The potential association between vaccines and autoimmune diseases has been a matter of concern. However, reports of vaccine-associated inflammatory neuropathies have raised some concerns. The possible relationship between vaccination and inflammatory neuropathies has been a concern since the swine influenza vaccination program in 1976. At that time, the vaccination process was interrupted by increased cases of GBS. ⁹ Subsequently, studies have been conducted to evaluate the relationship between vaccination and GBS. However, the relationship between GBS and vaccination has not been conclusively demonstrated. ¹⁰ Some studies reported a small but statistically significant increased risk of GBS after influenza vaccination. ¹¹ Only a few studies have evaluated the relationship between vaccines and chronic inflammatory neuropathies. Eleven percent of patients with chronic inflammatory demyelinating polyneuropathy have a history of vaccination within 8 weeks from the beginning of neuropathy symptoms. ¹² However, no studies detected a causal association between vaccination and MMN.

Several types of vaccines against SARS-CoV-2 infection have been developed, including mRNA vaccines developed by Pfizer-BioNTech, Moderna, and CureVac.
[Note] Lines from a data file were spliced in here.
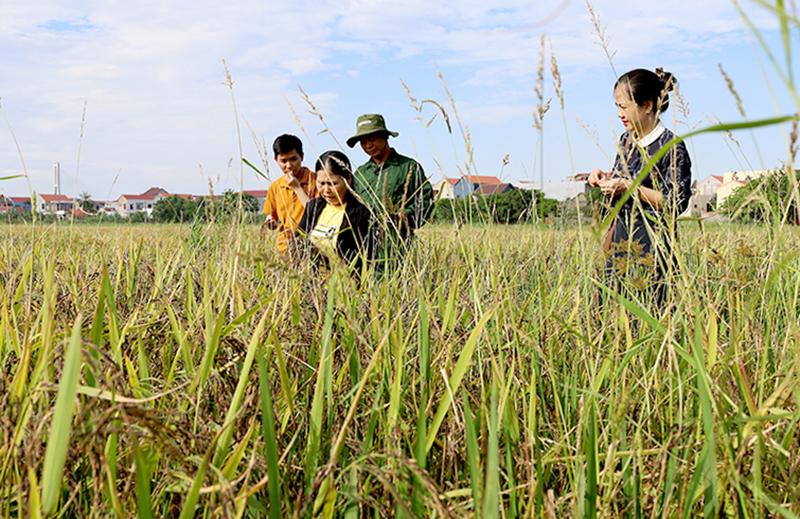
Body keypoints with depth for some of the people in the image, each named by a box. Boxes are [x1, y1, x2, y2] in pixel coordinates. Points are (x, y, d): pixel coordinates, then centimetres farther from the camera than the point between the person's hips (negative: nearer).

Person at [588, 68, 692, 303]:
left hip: (652, 246, -7)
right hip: (621, 239, 7)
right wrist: (605, 179, 2)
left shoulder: (671, 146, -11)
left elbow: (676, 203, -15)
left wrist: (630, 187, -18)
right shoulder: (626, 140, 12)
These vaccines introduce mRNA into cells, usually via a lipid nanoparticle. Intracellular mRNA mediates recognition of spike proteins on the surface of SARS-CoV-2. Antibodies against the spike protein are produced. If the antibody encounters the actual virus, it mediates the recognition and destruction of the virus without causing disease. However, in some people, the production of antibodies against myelin can trigger autoimmune processes. Inflammatory polyneuropathies may arise through this mechanism. ^3,13 A case of GBS associated with these mechanisms was reported after second dose of the Pfizer-BioNTech vaccine. ¹⁴ Considering the growing number of individuals vaccinated for coronavirus disease 2019 (COVID-19), the incidence of GBS will increase in the near future. The causal relationship between COVID-19 vaccines and GBS development should be considered with caution. ¹⁵ However, in the literature, MMN has not reported during the development of COVID-19 or the vaccination process. The current case involved the development of MMN after SARS-CoV-2 vaccination. No factors other than vaccination were detected in the etiology of MMN. There was a probable causal relationship between vaccination and the onset of symptoms. Therefore, it was considered that the disease might be associated with vaccination.

In conclusion, the current case report is the first evidence of a probable causal association between SARS-CoV-2 vaccination and MMN. Physicians should report potentially complications of the SARS-CoV-2 vaccine without forgetting the benefits.